10.01.2012

Khotbah Minggu 18 Trinitatis, 07.10.2012

KHOTBAH MINGGU 18 TRINITATIS, 07.10.2012

Ibr.2:5-12



“Apakah manusia itu?” Pertanyaan itu sudah lama diajukan dan dipergumulkan orang. Sehubungan dengan itu, Ernst Bloch, seorang filsuf berkebangsaan Jerman berkata, “Manusia belum mengetahui apakah dia itu, namun melalui alienasi dari dirinya sendiri, ia dapat mengetahui apa yang pasti bukan merupakan dirinya, dan karenanya ia tidak mau, atau sekurang-kurangnya seharusnya ia tidak mau tetap tinggal dalam kepalsuan.” Mengenai itu, Dr.M Sasteraprateja, seorang filsuf bangsa Indonesia berkata, “Kata-kata Ernst Bloch ini mengingatkan kita bahwa kita tidak memiliki defenisi praada tentang kemanusiaan kita. Kita tidak mempunya gambaran paripurna tentang manusia.”

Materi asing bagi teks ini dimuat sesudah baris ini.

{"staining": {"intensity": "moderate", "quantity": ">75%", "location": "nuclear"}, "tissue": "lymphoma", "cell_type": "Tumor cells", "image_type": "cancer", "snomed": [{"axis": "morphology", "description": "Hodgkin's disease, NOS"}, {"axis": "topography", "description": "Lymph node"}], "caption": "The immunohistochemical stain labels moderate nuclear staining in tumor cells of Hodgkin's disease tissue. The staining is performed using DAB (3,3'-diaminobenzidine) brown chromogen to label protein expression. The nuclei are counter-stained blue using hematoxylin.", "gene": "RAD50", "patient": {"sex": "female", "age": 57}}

Tidak berlebihan apabila saya katakan, pendapat kedua pakar filsafat itu rada asing bagi kita. Mengapa? Sebab berdasarkan firman Tuhan yang tertulis dalam Alkitab, pengetahuan kita tentang manusia cukup jelas. Bagaimana manusia itu ada dan untuk apa ia ada, apa makna keberadaannya dan menjadi apa ia pada akhirnya, jawabannya dapat kita jumpai di seantero Alkitab, antara lain di dalam pasal bacaan kita minggu ini.

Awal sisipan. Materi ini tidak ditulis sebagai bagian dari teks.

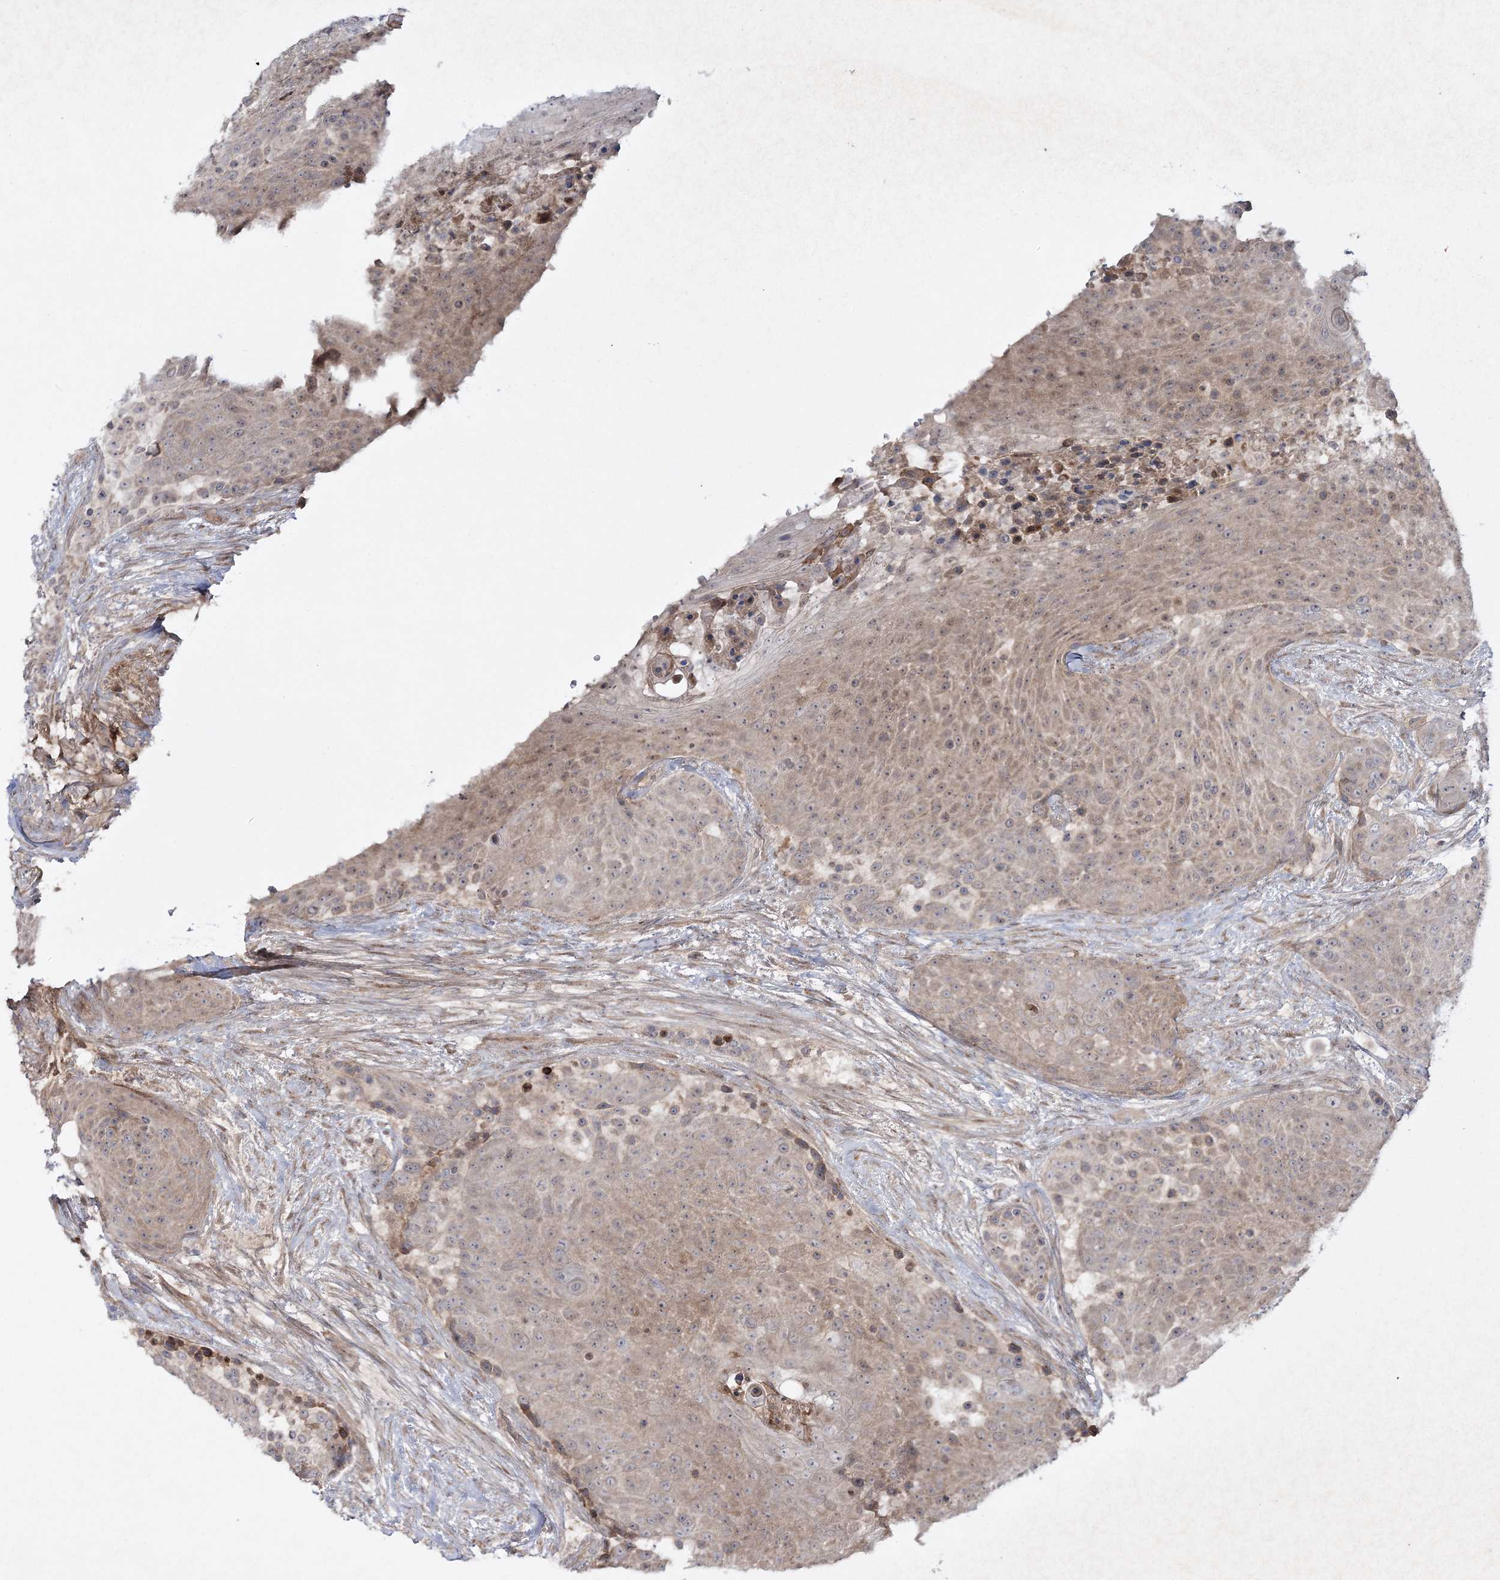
{"staining": {"intensity": "weak", "quantity": "25%-75%", "location": "cytoplasmic/membranous"}, "tissue": "urothelial cancer", "cell_type": "Tumor cells", "image_type": "cancer", "snomed": [{"axis": "morphology", "description": "Urothelial carcinoma, High grade"}, {"axis": "topography", "description": "Urinary bladder"}], "caption": "An image showing weak cytoplasmic/membranous expression in about 25%-75% of tumor cells in urothelial cancer, as visualized by brown immunohistochemical staining.", "gene": "MOCS2", "patient": {"sex": "female", "age": 63}}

Menurut Alkitab, manusia itu diciptakan dari tanah. Oleh karena itu, di dalam Alkitab berbahasa Ibrani, manusia itu dinamai ‘adam’ yang berasal dari kata ‘haadamah’, artinya tanah atau debu. Kadang-kadang manusia itu dinamai juga ‘enosy’ artinya insan, suatu istilah yang dipergunakan untuk menunjukkan kelemahan dan kehinaan manusia itu. Namun demikian, ajaib sekali, kepada manusia itu, Tuhan mengaruniakan kuasa atas segala sesuatu. Dalam Kej.1:28 Tuhan Sang Pencipta itu berfirman, “Penuhilah bumi dan taklukkanlah itu, berkuasalah atas ikan-ikan di laut dan burung-burung di udara, dan segala binatang yang merayap di bumi.”

Itulah manusia, dia adalah ciptaan Tuhan. Manusia bukanlah makhluk yang terjadi secara kebetulan, bukan hasil dari suatu proses alamiah atau reaksi kimiawi, bukan perkembangan akhir dari suatu proses evolusi, melainkan ciptaan Tuhan. Manusia itu ada atas rencana Tuhan yang jelas. Dengan kata lain, sebelum ia diciptakan, rancangan atau defenisi praadanya sudah ada, sebagaimana diungkapkan di dalam Kej.1:26-27. Rancangan itu Tuhan wujudkan melalui suatu karya penciptaanNya yang agung. Sebagai ciptaan, di satu sisi manusia itu kecil dan lemah; hanyalah adam, tanah atau debu; hanya enosy, insan kecil dan hina. Namun di lain sisi, manusia itu adalah makhluk yang mulia, yang diberi kekuasaan atas segala sesuatu. Kenyataan itu sangat menakjupkan dan mengagumkan. Tuhan Allah, Pencipta segala sesuatu berkenan mengaruniakan kemuliaan dan hormat yang begitu besar kepada manusia yang sesungguhnya hanyalah segumpal tanah atau setitik debu? Dalam kekaguman dan ketakjubannya, Pemazmur 8 sampai mengartikan bahwa manusia itu diciptakan sedikit lebih rendah dari pada Tuhan sendiri. “Engkau telah membuatnya hampir sama seperti Allah, dan telah memahkotainya dengan kemuliaan dan hormat. Engkau membuat dia berkuasa atas buatan tanganMu, segala-galanya telah Kau letakkan di bawah kakinya.” Oleh Penulis surat Ibra-ni, kesaksian Pemazmur itulah yang disadur dalam pasal bacaan kita Minggu ini sebagai yang sudah kita dengarkan tadi, dalam ay.6-8 dikatakan, “Apakah manusia sehingga Engkau mengingatnya, atau anak manusia sehingga Eng-kau mengindahkannya? Namun Engkau telah membuatnya untuk waktu yang singkat sedikit lebih rendah dari pada malaikat-malaikat, dan telah memahkotainya dengan kemuliaan dan hormat, segala sesuatu telah Engkau taklukkan di bawah kakinya.”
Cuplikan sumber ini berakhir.